#### Task goal:
If a line of the records holds the word "knee", copy it out.
=== Records supplied ===
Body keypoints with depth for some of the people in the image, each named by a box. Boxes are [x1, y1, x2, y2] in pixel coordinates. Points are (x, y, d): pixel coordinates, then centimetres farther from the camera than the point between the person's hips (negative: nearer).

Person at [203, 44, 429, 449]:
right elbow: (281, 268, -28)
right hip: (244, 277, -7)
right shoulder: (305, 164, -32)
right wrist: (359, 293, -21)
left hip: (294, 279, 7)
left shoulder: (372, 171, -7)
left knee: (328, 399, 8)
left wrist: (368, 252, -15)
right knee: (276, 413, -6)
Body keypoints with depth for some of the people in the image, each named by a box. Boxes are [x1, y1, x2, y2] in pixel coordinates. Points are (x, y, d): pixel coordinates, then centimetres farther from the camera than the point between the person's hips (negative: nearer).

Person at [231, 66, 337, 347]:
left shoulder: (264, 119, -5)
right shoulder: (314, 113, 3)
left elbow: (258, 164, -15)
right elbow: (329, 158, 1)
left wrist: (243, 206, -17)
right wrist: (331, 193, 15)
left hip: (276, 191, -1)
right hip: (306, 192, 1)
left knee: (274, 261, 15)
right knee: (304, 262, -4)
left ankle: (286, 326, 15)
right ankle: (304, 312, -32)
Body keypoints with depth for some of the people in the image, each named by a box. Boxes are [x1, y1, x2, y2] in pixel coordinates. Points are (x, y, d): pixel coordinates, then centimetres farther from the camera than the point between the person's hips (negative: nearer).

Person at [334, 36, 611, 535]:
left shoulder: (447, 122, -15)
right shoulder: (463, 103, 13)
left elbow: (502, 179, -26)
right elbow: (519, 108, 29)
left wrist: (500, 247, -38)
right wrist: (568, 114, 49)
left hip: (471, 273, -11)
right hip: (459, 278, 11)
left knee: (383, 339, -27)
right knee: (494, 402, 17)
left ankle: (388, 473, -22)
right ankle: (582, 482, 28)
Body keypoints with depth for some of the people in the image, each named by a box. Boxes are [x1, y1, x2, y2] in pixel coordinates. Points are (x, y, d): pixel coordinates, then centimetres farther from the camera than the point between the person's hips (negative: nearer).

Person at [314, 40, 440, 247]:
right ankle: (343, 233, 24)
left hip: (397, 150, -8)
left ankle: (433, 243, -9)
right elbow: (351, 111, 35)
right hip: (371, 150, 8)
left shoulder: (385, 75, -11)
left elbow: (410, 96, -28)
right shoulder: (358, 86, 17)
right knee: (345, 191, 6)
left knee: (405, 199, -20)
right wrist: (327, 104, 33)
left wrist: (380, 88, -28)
===
#### Reply:
left knee: (328, 399, 8)
right knee: (276, 413, -6)
left knee: (274, 261, 15)
right knee: (304, 262, -4)
left knee: (383, 339, -27)
right knee: (494, 402, 17)
right knee: (345, 191, 6)
left knee: (405, 199, -20)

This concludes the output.